Povertà raddoppiata e un terzo settore che fa fatica a reggere. Il convegno “Contrastare la povertà: nuove sfide per i servizi territoriali” di venerdì 7 giugno, svoltosi nella sala consiliare del comune di Vigevano ha sottolineato con fermezza lo stato delle cose, decisamente preoccupante, che si sta vivendo a livello sociale, territoriale.
PIU’ POVERI Organizzato dalla cooperativa “Il Melograno”, dall’ambito distrettuale della Lomellina assieme all’assessorato ai Servizi Sociali del comune di Vigevano, il convegno mirava a fotografare quanto svolto dai servizi territoriali. «L’ultimo rapporto Istat evidenzia che la percentuale di coloro che vivono in povertà assoluta è raddoppiata – ha detto Valerio Iacoboni, coordinatore della operativa Il Melograno – anche le famiglie che lavorano finiscono in povertà». Cosa è accaduto? «L’aver dimezzato il tempo nel quale si può percepire il reddito di cittadinanza, da dieci anni, a cinque anni, ha sicuramente inciso – ha detto – occorre spostare tutto sul versante “risorse” e possibilità». L’assessore ai servizi sociali Marzia Segù ha sottolineato come
la povertà, con tutte le sfaccettature che veicola è uno dei grandi problemi che l’assessorato che guido, conosce ogni giorno. Sarà mia cura, visto lo stato di cose, predisporre piani, progetti adeguati a livello locale e non solo, per cercare di smuovere una situazione che sta diventando sempre più preoccupante.

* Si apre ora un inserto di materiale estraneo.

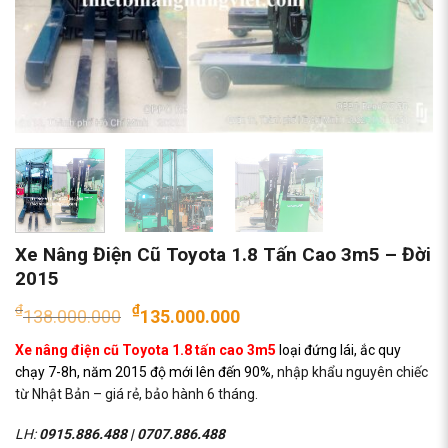
Xe Nâng Điện Cũ Toyota 1.8 Tấn Cao 3m5 – Đời
2015
Giá
Giá
₫
₫
138.000.000
135.000.000
gốc
hiện
Xe nâng điện cũ Toyota 1.8 tấn cao 3m5
loại đứng lái, ắc quy
là:
tại
chạy 7-8h, năm 2015 độ mới lên đến 90%
, nhập khẩu nguyên chiếc
₫138.000.000.
là:
từ Nhật Bản – giá rẻ, bảo hành 6 tháng.
₫135.000.000.
LH:
0915.886.488
|
0707.886.488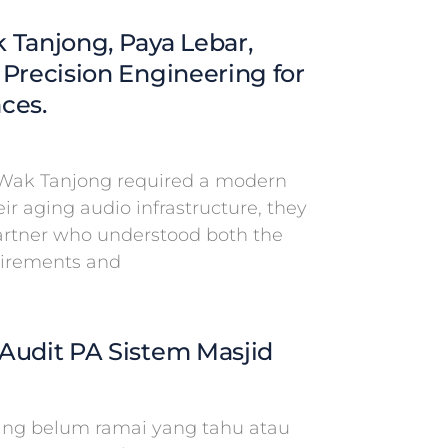
 Tanjong, Paya Lebar,
 Precision Engineering for
ces.
Wak Tanjong required a modern
eir aging audio infrastructure, they
partner who understood both the
uirements and
Audit PA Sistem Masjid
g belum ramai yang tahu atau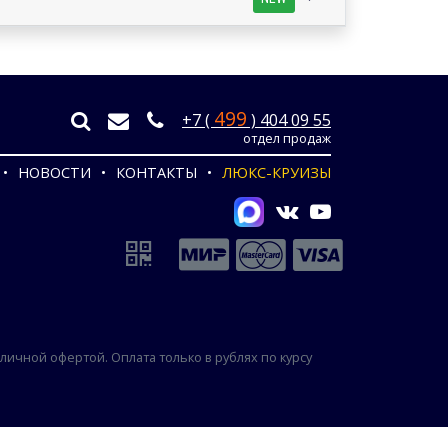
499
+7 (
) 404 09 55
отдел продаж
НОВОСТИ
КОНТАКТЫ
ЛЮКС-КРУИЗЫ
ичной офертой. Оплата только в рублях по курсу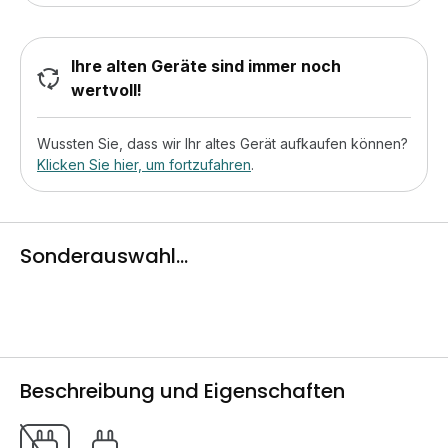
Ihre alten Geräte sind immer noch
wertvoll!
Wussten Sie, dass wir Ihr altes Gerät aufkaufen können?
Klicken Sie hier, um fortzufahren
.
Sonderauswahl...
Beschreibung und Eigenschaften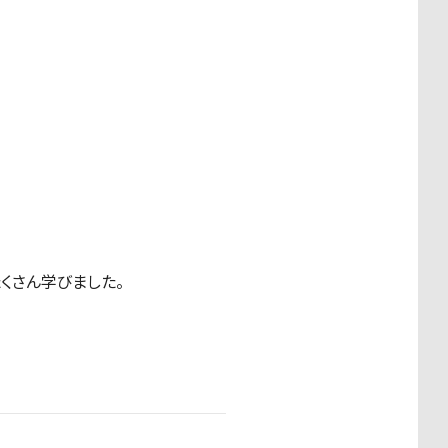
くさん学びました。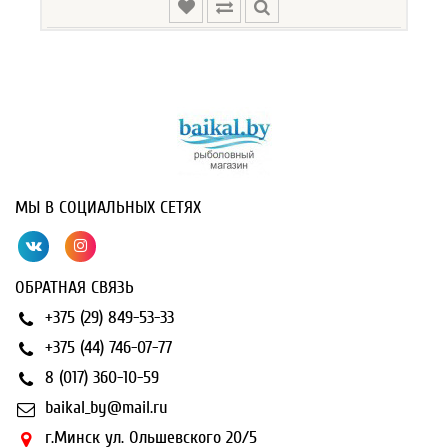
МЫ В СОЦИАЛЬНЫХ СЕТЯХ
ОБРАТНАЯ СВЯЗЬ
+375 (29) 849-53-33
+375 (44) 746-07-77
8 (017) 360-10-59
baikal_by@mail.ru
г.Минск ул. Ольшевского 20/5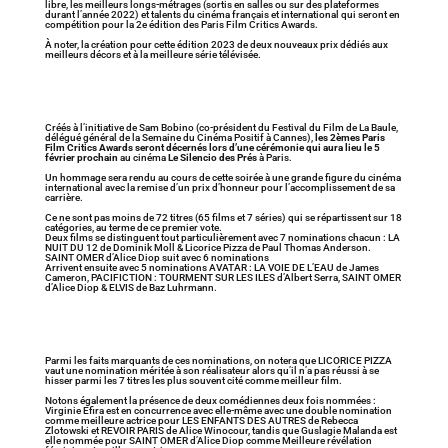
libre, les meilleurs longs-métrages (sortis en salles ou sur des plateformes
durant l’année 2022) et talents du cinéma français et international qui seront en
compétition pour la 2e édition des Paris Film Critics Awards.
À noter, la création pour cette édition 2023 de deux nouveaux prix dédiés aux
meilleurs décors et à la meilleure série télévisée.
Créés à l’initiative de Sam Bobino (co-président du Festival du Film de La Baule,
délégué général de la Semaine du Cinéma Positif à Cannes),
les 2èmes Paris
Film Critics Awards seront décernés lors d’une cérémonie qui aura lieu le 5
février prochain
au cinéma
Le Silencio des Prés
à Paris.
Un hommage sera rendu au cours de cette soirée à une grande figure du cinéma
international avec la remise d’un prix d’honneur pour l’accomplissement de sa
carrière.
Ce ne sont pas moins de 72 titres (65 films et 7 séries) qui se répartissent sur 18
catégories, au terme de ce premier vote.
Deux films se distinguent tout particulièrement avec 7 nominations chacun : LA
NUIT DU 12 de Dominik Moll & Licorice Pizza de Paul Thomas Anderson.
SAINT OMER d’Alice Diop suit avec 6 nominations
Arrivent ensuite avec 5 nominations AVATAR : LA VOIE DE L’EAU de James
Cameron, PACIFICTION : TOURMENT SUR LES ILES d’Albert Serra, SAINT OMER
d’Alice Diop & ELVIS de Baz Luhrmann.
Parmi les faits marquants de ces nominations, on notera que LICORICE PIZZA
vaut une nomination méritée à son réalisateur alors qu’il n’a pas réussi à se
hisser parmi les 7 titres les plus souvent cité comme meilleur film.
Notons également la présence de deux comédiennes deux fois nommées :
Virginie Efira est en concurrence avec elle-même avec une double nomination
comme meilleure actrice pour LES ENFANTS DES AUTRES de Rebecca
Zlotowski et REVOIR PARIS de
Alice Winocour,
tandis que Guslagie Malanda est
elle nommée pour SAINT OMER d’Alice Diop comme Meilleure révélation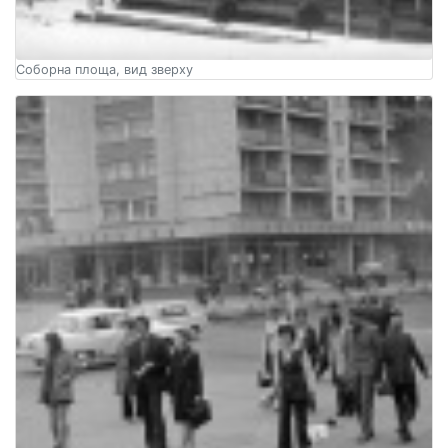
Соборна площа, вид зверху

SEGNALI «Quello che vediamo è il segnale che ci manda un paese che è incapace di rispondere alle situazioni che la realtà palesa – ha detto Luca Salmieri, PhD in Storia moderna e docente in Sociologia alla Sapienza – i minori che crescono in povertà possono essere adulti in povertà. Le famiglie hanno paura che il titolo di studio non si traduca in un lavoro sicuro, il tasso di occupazione femminile è uno degli ultimi in Europa: le donne spesso stanno a casa anche perché devono occuparsi dei genitori che non possono permettersi di collocare in casa di riposo: questo punta il dito sul fatto che il terzo settore non ce la fa a reggere. La povertà è diventata, poco alla volta, una situazione di cui sentirsi colpevoli». La pandemia da Covid-19 ha messo in luce le profonde crepe nei sistemi di supporto sociale e sanitario nel nostro Paese, evidenziando «la necessità di un approccio integrato e coordinato per affrontare le sfide emergenti e in un contesto in cui la fragilità economica e sociale aumenta esponenzialmente portando con sé la necessità di risposte efficaci e tempesti» hanno sottolineato i relatori.
IN LOMELLINA Lavorare con le persone in condizione di povertà in Lomellina è invece l’esperienza riportata da Silvia Bagna, psicologa, Sonia De Michelis assistente sociale e Stefania Milanello, educatrice. «Arrivano al colloquio con uno stato di ansia importante, fortemente preoccupati per lo stato nel quale vivono, in alcuni casi, da dieci anni, non hanno il curriculum aggiornato, sanno poco della ricerca di lavoro digitale: tutto questo li emargina e silenzia il loro bisogno». Cosa fare? «Lavorare sulle buone pratiche a livello di ambito – hanno detto in coro – occorre creare reti, il più possibile, e mettere queste ultime a sistema: ci sono molti poveri non intercettati che vivono situazioni di povertà estrema che porta al totale isolamento».